My husband tells me that I slept away about half a year as a result of pain medication, often forgetting who had come to visit. I felt like Rip van Winkle. I did manage to get a photo of virtually everybody that came to our house and sent thank you notes to early gift givers. I also have photos of the many flowers and plants that I received. My husband also tells me that my innate cheerfulness and sense of humor often had the hospital staff smiling and laughing. Maybe a positive attitude helped me along my cancer journey? I smile a lot these days because I’m just happy to be alive.

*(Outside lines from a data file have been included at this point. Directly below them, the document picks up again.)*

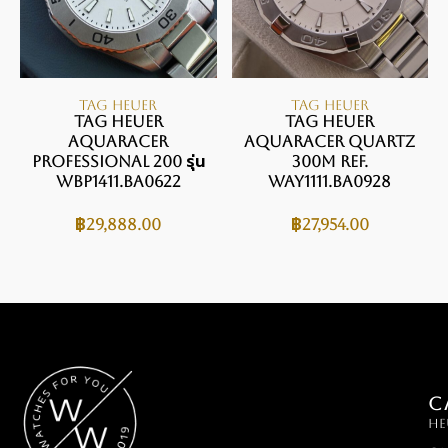
TAG HEUER
TAG HEUER
Tag Heuer
TAG Heuer
Aquaracer
Aquaracer Quartz
Professional 200 รุ่น
300M Ref.
WBP1411.BA0622
WAY1111.BA0928
฿
29,888.00
฿
27,954.00
C
HE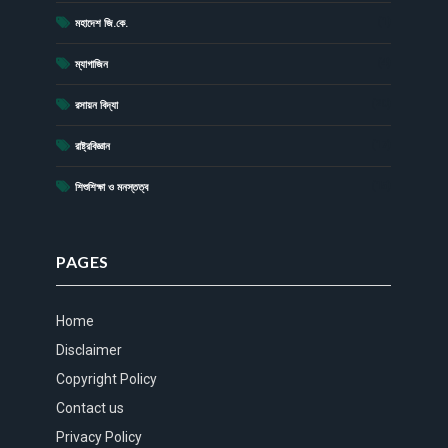
(1)
মহাদেশ জি.কে.
(4)
ম্যাগাজিন
(20)
রসায়ন বিদ্যা
(17)
রাষ্ট্রবিজ্ঞান
(15)
শিশুশিক্ষা ও মনস্তত্ব
PAGES
Home
Disclaimer
Copyright Policy
Contact us
Privacy Policy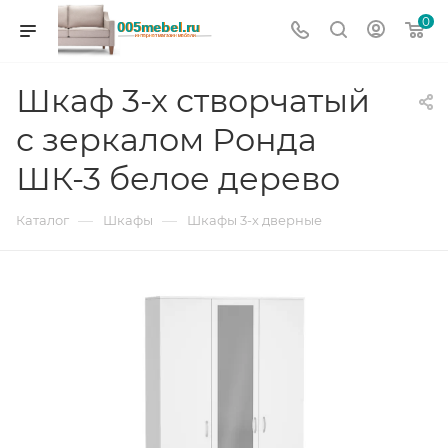
0
Шкаф 3-х створчатый
с зеркалом Ронда
ШК-3 белое дерево
—
—
Каталог
Шкафы
Шкафы 3-х дверные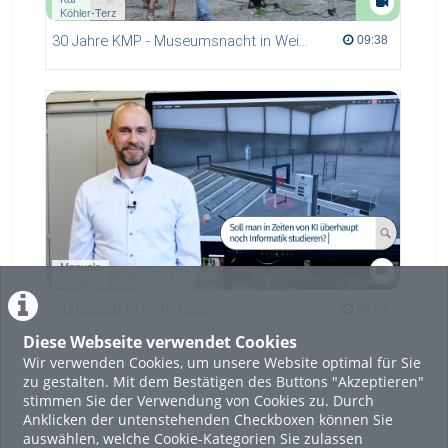
Köhler-Terz
30 Jahre KMP - Museumsnacht in Weißenfels 2015
09:38 duration
09:38
Manuela
Staudte
Statement KI Prof. Meier
03:25 duration
03:25
Diese Webseite verwendet Cookies
Wir verwenden Cookies, um unsere Website optimal für Sie
zu gestalten. Mit dem Bestätigen des Buttons "Akzeptieren"
stimmen Sie der Verwendung von Cookies zu. Durch
LADE MEHR
Anklicken der untenstehenden Checkboxen können Sie
auswählen, welche Cookie-Kategorien Sie zulassen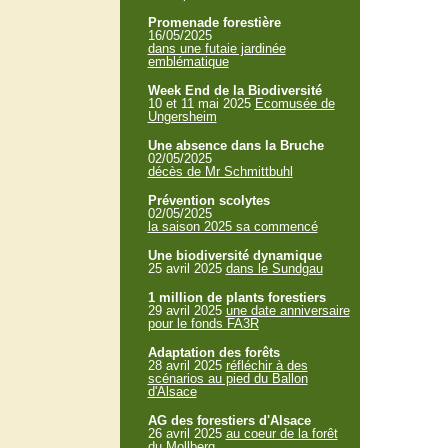
Promenade forestière
16/05/2025
dans une futaie jardinée
emblématique
Week End de la Biodiversité
10 et 11 mai 2025
Ecomusée de
Ungersheim
Une absence dans la Bruche
02/05/2025
décès de Mr Schmittbuhl
Prévention scolytes
02/05/2025
la saison 2025 sa commencé
Une biodiversité dynamique
25 avril 2025
dans le Sundgau
1 million de plants forestiers
29 avril 2025
une date anniversaire
pour le fonds FA3R
Adaptation des forêts
28 avril 2025
réfléchir à des
scénarios au pied du Ballon
d'Alsace
AG des forestiers d'Alsace
26 avril 2025
au coeur de la forêt
du Mollberg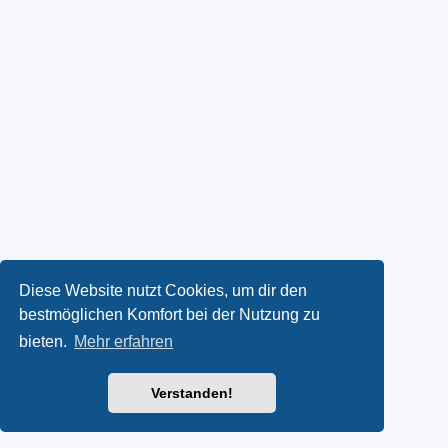
Diese Website nutzt Cookies, um dir den
bestmöglichen Komfort bei der Nutzung zu
bieten.
Mehr erfahren
Verstanden!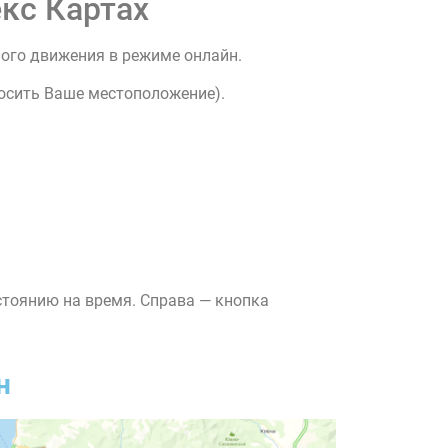
кс Картах
ного движения в режиме онлайн.
росить Ваше местоположение).
стоянию на время. Справа — кнопка
н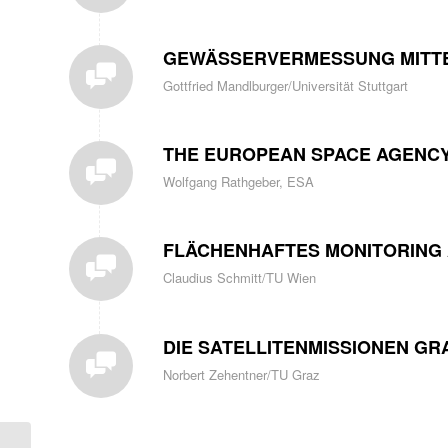
GEWÄSSERVERMESSUNG MITTE
Gottfried Mandlburger/Universität Stuttgart
THE EUROPEAN SPACE AGENC
Wolfgang Rathgeber, ESA
FLÄCHENHAFTES MONITORING
Claudius Schmitt/TU Wien
DIE SATELLITENMISSIONEN G
Norbert Zehentner/TU Graz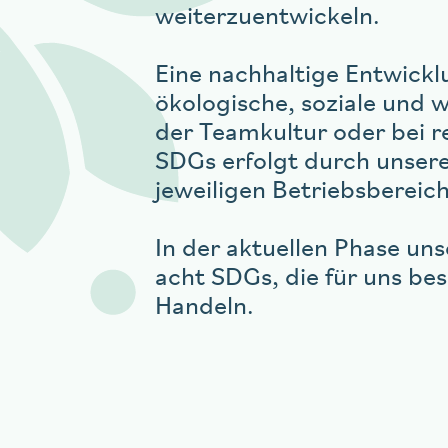
weiterzuentwickeln.
Eine nachhaltige Entwickl
aigu Restaurant
ökologische, soziale und 
der Teamkultur oder bei 
SDGs erfolgt durch unser
jeweiligen Betriebsbereic
In der aktuellen Phase un
acht SDGs, die für uns bes
Handeln.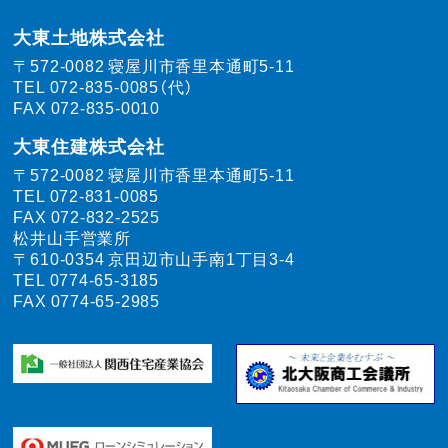
大東土地株式会社
〒572-0082
寝屋川市香里本通町5-11
TEL
072-835-0085（代）
FAX 072-835-0010
大東住建株式会社
〒572-0082
寝屋川市香里本通町5-11
TEL
072-831-0085
FAX 072-832-2525
松井山手営業所
〒610-0354
京田辺市山手南1丁目3-4
TEL
0774-65-3185
FAX 0774-65-2985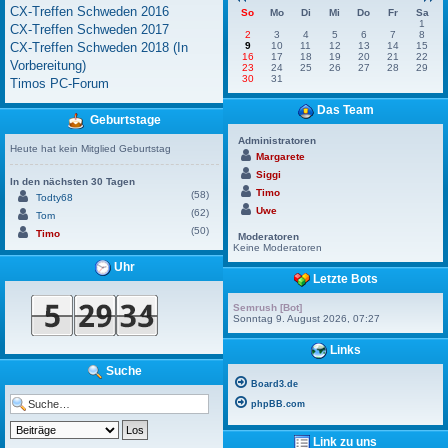
CX-Treffen Schweden 2016
So
Mo
Di
Mi
Do
Fr
Sa
1
CX-Treffen Schweden 2017
2
3
4
5
6
7
8
CX-Treffen Schweden 2018 (In
9
10
11
12
13
14
15
16
17
18
19
20
21
22
Vorbereitung)
23
24
25
26
27
28
29
30
31
Timos PC-Forum
Das Team
Geburtstage
Administratoren
Heute hat kein Mitglied Geburtstag
Margarete
Siggi
In den nächsten 30 Tagen
Timo
(58)
Todty68
Uwe
(62)
Tom
(50)
Timo
Moderatoren
Keine Moderatoren
Uhr
Letzte Bots
Semrush [Bot]
Sonntag 9. August 2026, 07:27
Links
Suche
Board3.de
phpBB.com
Link zu uns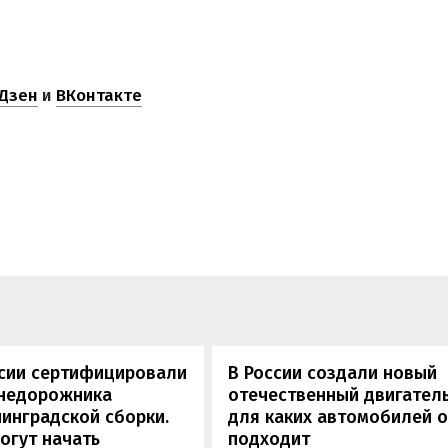
Дзен
и
ВКонтакте
ссии сертифицировали
В России создали новый
внедорожника
отечественный двигатель
инградской сборки.
для каких автомобилей 
огут начать
подходит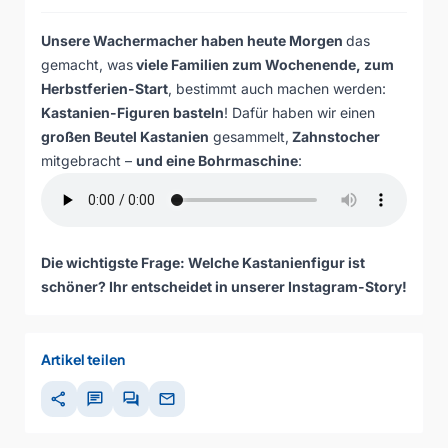
Unsere Wachermacher haben heute Morgen
das
gemacht, was
viele Familien zum Wochenende, zum
Herbstferien-Start
, bestimmt auch machen werden:
Kastanien-Figuren basteln
! Dafür haben wir einen
großen Beutel Kastanien
gesammelt,
Zahnstocher
mitgebracht –
und eine Bohrmaschine
:
Die wichtigste Frage: Welche Kastanienfigur ist
schöner? Ihr entscheidet in
unserer Instagram-Story
!
Artikel teilen
share
chat
forum
mail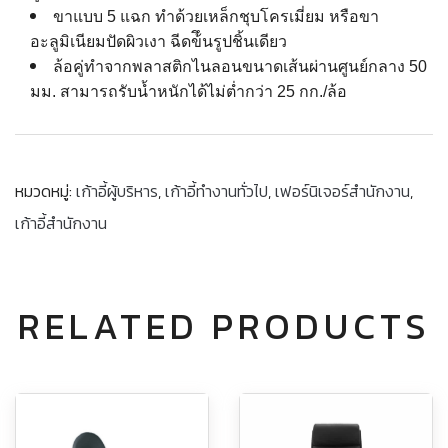
ขาแบบ 5 แฉก ทำด้วยเหล็กชุบโครเมี่ยม หรือขา
อะลูมิเนียมปัดผิวเงา ฉีดข้ึนรูปชิ้นเดียว
ล้อคู่ทำจากพลาสติกไนลอนขนาดเส้นผ่านศูนย์กลาง 50
มม. สามารถรับน้ำหนักได้ไม่ต่ำกว่า 25 กก./ล้อ
หมวดหมู่:
เก้าอี้ผู้บริหาร
,
เก้าอี้ทำงานทั่วไป
,
เฟอร์นิเจอร์สำนักงาน
,
เก้าอี้สำนักงาน
RELATED PRODUCTS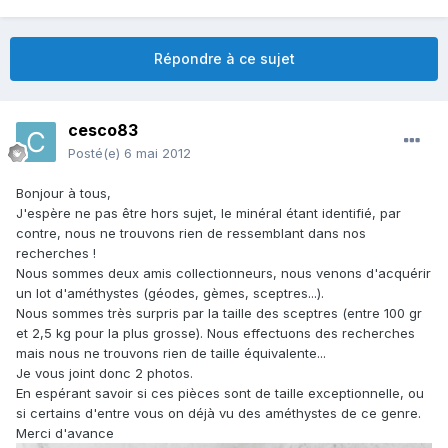
Répondre à ce sujet
cesco83
Posté(e)
6 mai 2012
Bonjour à tous,
J'espère ne pas être hors sujet, le minéral étant identifié, par
contre, nous ne trouvons rien de ressemblant dans nos
recherches !
Nous sommes deux amis collectionneurs, nous venons d'acquérir
un lot d'améthystes (géodes, gèmes, sceptres...).
Nous sommes très surpris par la taille des sceptres (entre 100 gr
et 2,5 kg pour la plus grosse). Nous effectuons des recherches
mais nous ne trouvons rien de taille équivalente...
Je vous joint donc 2 photos.
En espérant savoir si ces pièces sont de taille exceptionnelle, ou
si certains d'entre vous on déjà vu des améthystes de ce genre.
Merci d'avance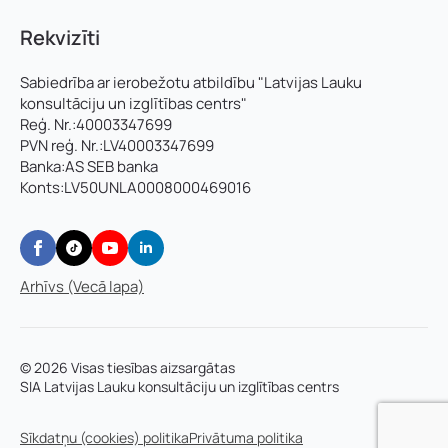
Rekvizīti
Sabiedrība ar ierobežotu atbildību "Latvijas Lauku
konsultāciju un izglītības centrs"
Reģ. Nr.:40003347699
PVN reģ. Nr.:LV40003347699
Banka:AS SEB banka
Konts:LV50UNLA0008000469016
Arhīvs (Vecā lapa)
© 2026 Visas tiesības aizsargātas
SIA Latvijas Lauku konsultāciju un izglītības centrs
Sīkdatņu (cookies) politika
Privātuma politika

I’m trying to help other cancer patients with volunteer work I’ve been doing. I also rediscovered my love of art that I’d abandoned during college. After working all my life, I stopped working when I was diagnosed with cancer. Though I loved my 24-year career and the wonderful experiences I’d had, I always wondered if I should have pursued another path towards being an artist. So I’m painting watercolors and doing “Chinese watercolor” with a woman who came to the US 7 years ago from China. And I’m drawing and making jewelry. I made a stained glass panel while taking a weekend workshop. I’m also enjoying exercise again, lifting weights, going to hour-long “spinning” classes and riding a stationary bicycle.
Let’s not forget about my two beautiful daughters. I’ll never know what I missed those months I was just trying to survive. But it sure is great to be with them now, hearing them play their musical instruments or watching them in their various activities and sports, or just laughing with them about something on TV or about what someone said. I hope I get to see them graduate from high school, then college, then see them get married and have children. I hope I’ll have a chance to grow old with my husband Michael. But as he says now that he’s taken up meditation, “Be Here Now.”
Cancer is a harrowing experience, but it enables you to appreciate the important things in life your family, your friends, your health. And TODAY.